|The Imitation of Christ by Thomas à Kempis, Book III Chapter VIII: ”Of the Mean Estimation of Oneself in the Eyes of God” (second entry)
When we realize our nothingness compared to God, and that nothing we can do on our own merits God’s love, we are in a good place. Yet, the Lord loves us gratuitously and completely as if we were His only creation. We owe Him the same love back.for who He is and what He has done for us.
|Today’s Gospel Reading: Jn 17:20-26
Above we read the last words of the Last Supper Discourse and the High Priestly Prayer. What wonderful parting words from Jesus to His closest collaborators, the apostles. Jesus’ arrest is imminent, and He will be going away for awhile, but the love of the Father remains in them, and so does Jesus. They may forget this for a time, but the third Person of the Holy Trinity will remind them of all this in a few short weeks.

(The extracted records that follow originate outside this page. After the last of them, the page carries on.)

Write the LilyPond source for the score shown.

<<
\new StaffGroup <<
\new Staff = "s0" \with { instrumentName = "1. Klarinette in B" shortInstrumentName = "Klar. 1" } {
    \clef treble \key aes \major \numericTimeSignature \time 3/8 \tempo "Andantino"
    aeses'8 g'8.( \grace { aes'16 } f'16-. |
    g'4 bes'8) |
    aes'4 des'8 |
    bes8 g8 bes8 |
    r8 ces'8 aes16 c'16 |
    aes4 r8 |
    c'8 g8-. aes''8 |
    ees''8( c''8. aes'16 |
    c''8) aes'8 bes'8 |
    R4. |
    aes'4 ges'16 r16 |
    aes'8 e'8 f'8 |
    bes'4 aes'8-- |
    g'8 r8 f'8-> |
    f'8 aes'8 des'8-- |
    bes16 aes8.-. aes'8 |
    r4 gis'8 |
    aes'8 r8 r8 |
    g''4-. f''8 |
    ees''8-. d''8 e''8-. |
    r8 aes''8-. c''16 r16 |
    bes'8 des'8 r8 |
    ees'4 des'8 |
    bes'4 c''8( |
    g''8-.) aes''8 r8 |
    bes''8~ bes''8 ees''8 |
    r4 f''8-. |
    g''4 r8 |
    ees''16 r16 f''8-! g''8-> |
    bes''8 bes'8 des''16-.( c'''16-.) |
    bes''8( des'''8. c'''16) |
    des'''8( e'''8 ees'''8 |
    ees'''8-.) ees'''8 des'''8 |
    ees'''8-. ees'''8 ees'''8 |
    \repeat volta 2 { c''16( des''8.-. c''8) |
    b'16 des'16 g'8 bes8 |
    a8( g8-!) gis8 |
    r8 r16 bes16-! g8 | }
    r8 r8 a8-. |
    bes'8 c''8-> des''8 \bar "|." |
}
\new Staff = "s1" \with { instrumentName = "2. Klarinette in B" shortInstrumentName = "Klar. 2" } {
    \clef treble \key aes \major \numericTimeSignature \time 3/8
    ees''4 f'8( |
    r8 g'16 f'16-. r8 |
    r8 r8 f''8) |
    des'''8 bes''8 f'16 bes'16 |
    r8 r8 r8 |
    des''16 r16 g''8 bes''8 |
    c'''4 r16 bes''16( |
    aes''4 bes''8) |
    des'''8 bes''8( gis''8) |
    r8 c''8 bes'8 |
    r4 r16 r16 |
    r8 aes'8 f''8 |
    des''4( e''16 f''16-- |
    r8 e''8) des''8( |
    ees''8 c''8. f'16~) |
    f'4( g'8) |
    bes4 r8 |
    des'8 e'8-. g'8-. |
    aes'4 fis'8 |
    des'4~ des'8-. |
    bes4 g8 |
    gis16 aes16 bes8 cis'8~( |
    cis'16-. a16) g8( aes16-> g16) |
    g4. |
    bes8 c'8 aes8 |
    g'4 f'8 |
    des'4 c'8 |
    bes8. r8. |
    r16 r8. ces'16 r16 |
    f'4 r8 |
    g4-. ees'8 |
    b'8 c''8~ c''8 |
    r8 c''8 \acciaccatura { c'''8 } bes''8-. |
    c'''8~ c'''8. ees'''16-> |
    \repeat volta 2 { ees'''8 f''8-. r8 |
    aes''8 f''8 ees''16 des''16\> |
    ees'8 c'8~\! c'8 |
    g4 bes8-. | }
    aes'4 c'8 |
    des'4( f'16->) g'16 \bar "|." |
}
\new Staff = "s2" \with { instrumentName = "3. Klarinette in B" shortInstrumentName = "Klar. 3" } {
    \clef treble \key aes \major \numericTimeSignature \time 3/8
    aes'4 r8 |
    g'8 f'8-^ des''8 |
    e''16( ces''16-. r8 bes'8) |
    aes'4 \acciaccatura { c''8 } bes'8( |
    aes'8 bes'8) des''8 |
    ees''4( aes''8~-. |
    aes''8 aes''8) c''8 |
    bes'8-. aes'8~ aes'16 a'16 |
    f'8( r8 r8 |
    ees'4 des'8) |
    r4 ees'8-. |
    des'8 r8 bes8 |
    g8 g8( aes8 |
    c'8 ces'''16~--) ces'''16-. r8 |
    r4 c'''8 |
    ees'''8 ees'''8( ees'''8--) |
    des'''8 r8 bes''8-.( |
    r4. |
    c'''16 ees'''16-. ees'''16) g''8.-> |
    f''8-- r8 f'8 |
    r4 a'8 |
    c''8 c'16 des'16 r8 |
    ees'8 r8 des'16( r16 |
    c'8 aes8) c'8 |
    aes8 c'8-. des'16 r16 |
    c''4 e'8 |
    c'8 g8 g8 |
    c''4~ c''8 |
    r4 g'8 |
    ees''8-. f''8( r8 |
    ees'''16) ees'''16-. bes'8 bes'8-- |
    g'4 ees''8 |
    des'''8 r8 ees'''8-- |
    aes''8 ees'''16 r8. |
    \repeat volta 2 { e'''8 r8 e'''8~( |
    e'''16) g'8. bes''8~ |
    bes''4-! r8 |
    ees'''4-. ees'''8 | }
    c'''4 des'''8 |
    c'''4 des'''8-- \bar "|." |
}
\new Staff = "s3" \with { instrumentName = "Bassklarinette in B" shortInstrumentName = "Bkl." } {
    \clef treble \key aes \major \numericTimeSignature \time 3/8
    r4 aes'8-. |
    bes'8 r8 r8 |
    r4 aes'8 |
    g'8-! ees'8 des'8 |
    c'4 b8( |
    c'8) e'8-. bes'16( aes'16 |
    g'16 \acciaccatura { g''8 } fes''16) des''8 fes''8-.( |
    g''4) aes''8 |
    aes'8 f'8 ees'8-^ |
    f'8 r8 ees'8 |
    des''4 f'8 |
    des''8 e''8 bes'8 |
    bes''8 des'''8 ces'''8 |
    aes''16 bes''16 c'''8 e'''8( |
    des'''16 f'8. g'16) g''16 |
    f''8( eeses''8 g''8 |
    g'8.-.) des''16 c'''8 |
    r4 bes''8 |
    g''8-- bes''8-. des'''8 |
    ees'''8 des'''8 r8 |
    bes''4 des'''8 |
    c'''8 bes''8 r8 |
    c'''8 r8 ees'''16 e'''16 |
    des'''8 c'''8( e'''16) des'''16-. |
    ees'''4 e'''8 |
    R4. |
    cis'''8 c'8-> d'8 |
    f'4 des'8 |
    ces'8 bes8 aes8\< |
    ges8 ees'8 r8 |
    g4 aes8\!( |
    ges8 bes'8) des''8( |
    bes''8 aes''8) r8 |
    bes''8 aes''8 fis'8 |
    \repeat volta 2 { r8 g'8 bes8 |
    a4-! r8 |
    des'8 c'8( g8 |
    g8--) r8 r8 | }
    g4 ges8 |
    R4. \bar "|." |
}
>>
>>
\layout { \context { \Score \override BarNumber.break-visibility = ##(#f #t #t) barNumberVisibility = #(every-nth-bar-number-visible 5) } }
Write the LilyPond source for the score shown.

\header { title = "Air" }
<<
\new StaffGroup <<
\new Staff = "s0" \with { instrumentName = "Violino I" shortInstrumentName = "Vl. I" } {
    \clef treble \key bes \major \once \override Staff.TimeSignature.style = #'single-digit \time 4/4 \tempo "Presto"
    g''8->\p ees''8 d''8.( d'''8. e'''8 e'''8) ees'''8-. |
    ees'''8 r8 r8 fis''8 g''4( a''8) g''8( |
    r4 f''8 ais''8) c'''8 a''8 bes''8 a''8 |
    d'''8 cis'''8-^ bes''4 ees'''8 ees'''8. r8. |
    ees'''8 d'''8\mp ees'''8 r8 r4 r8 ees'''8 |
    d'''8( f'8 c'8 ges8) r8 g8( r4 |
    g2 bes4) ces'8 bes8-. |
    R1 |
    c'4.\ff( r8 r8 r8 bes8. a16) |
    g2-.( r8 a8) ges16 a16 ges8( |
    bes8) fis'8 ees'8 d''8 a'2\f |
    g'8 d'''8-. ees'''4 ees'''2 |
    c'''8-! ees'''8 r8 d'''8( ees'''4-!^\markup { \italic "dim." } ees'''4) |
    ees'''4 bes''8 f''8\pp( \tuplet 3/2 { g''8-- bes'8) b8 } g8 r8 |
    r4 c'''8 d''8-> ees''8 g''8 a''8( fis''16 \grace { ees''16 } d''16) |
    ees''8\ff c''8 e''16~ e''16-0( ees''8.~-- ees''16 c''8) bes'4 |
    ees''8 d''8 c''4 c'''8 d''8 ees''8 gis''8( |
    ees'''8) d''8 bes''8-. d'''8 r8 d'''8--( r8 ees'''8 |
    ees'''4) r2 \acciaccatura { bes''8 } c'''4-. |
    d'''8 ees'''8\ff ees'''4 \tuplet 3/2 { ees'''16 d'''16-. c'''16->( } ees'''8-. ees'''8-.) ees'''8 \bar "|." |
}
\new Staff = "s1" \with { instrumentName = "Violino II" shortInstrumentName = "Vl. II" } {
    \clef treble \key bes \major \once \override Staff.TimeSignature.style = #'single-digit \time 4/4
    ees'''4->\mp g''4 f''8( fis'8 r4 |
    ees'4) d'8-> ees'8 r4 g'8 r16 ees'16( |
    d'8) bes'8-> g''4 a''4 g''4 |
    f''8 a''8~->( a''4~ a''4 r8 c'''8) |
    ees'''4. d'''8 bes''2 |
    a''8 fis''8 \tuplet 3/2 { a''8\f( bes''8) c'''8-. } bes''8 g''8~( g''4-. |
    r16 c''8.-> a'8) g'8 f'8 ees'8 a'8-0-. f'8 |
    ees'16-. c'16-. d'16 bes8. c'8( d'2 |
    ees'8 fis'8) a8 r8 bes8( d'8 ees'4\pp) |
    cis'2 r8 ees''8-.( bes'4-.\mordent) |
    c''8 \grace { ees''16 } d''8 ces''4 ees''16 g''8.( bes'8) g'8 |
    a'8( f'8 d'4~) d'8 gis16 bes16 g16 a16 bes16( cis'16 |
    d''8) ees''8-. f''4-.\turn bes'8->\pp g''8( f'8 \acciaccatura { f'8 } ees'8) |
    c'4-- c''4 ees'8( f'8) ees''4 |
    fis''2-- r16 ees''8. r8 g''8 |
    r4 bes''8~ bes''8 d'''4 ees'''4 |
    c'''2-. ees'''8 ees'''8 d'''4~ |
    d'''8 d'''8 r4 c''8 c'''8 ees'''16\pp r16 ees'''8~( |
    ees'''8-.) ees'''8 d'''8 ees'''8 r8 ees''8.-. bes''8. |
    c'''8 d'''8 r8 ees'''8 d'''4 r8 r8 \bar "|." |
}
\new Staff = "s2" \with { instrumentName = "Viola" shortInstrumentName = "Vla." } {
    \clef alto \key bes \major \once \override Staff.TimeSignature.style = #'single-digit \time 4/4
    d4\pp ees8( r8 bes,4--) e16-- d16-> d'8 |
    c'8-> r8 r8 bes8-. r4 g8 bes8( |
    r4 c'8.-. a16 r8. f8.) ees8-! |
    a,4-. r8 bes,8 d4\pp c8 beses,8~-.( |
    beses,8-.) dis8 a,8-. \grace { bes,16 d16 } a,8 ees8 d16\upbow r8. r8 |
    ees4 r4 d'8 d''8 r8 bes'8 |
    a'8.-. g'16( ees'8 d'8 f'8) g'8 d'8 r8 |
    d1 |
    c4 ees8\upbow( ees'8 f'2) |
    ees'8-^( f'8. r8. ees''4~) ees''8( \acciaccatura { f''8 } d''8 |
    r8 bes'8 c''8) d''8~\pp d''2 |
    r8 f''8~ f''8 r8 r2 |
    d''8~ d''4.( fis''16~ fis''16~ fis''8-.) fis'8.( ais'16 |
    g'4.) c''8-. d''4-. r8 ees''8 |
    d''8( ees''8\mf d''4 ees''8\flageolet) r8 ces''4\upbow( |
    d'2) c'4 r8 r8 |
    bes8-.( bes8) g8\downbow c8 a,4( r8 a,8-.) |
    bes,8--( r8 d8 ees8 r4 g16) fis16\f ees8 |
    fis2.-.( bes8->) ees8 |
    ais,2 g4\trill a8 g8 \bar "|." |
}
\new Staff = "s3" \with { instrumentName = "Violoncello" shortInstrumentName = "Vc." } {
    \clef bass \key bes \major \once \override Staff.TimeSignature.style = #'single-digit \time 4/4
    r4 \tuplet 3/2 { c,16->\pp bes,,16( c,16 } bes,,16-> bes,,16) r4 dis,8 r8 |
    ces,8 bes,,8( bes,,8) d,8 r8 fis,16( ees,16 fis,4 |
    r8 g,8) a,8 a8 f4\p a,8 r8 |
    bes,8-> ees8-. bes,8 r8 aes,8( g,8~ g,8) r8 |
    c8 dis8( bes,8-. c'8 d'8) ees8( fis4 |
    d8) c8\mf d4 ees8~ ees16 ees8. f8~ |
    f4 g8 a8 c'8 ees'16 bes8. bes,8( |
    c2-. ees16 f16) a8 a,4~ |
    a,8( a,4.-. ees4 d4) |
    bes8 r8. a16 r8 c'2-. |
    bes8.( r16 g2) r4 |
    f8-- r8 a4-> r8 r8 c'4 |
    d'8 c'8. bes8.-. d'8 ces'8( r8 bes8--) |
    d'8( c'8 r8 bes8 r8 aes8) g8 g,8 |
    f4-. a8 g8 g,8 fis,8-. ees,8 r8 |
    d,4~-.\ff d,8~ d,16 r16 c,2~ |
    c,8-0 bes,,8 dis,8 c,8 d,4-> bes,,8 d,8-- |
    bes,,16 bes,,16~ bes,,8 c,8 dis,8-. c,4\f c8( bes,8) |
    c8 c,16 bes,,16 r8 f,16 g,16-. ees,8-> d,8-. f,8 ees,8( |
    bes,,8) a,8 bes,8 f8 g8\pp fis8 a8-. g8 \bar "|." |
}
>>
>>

This motley group that Jesus called certainly didn’t deserve the love of Jesus based on their own merits, particularly in light on the abandonment of Him that Jesus predicted would happen. Yet, the Lord leaves them with the promise of the love of the Father and the Son and the help of the Holy Spirit (which He spoke of frequently previously in this discourse).
Consider your own calling, brothers. Not many of you were wise by human standards, not many were powerful, not many were of noble birth. Rather, God chose the foolish of the world to shame the wise, and God chose the weak of the world to shame the strong, and God chose the lowly and despised of the world, those who count for nothing, to reduce to nothing those who are something, so that no human being might boast before God. (1 Cor 1:26-29)
Paul is not speaking only to the citizens of Corinth here. He is referring to the apostles and to us as well. Weak, foolish, lowly — put me first on the list. We can only boast of our own sins — and those are nothing of which to be proud. Yet, we are loved with a love undeserved but gratefully accepted and the promise that we will not be abandoned:
I am with you always, until the end of the age. (Mt 28:20b)
These consoling words are the last recorded by Matthew in his Gospel. This is a wonderful takeaway for all Christians. Whatever life brings, Christ promises to be with us (for Catholics and Orthodox this is fulfilled in a special way in His Real Presence in the Eucharist). Only we can drive Him away by serious sin and/or the belief that we cannot be forgiven (commonly held to be the sin against the Holy Spirit). Will we drive Him away or, like the disciples on the Emmaus road, say:
Stay with us (Lk 24:29)
(For an edifying and relatively short read, check out Saint John Paul II’s apostolic letter, his third last, by the same name (Mane nobiscum Domine), in which he introduced the Year of the Eucharist.)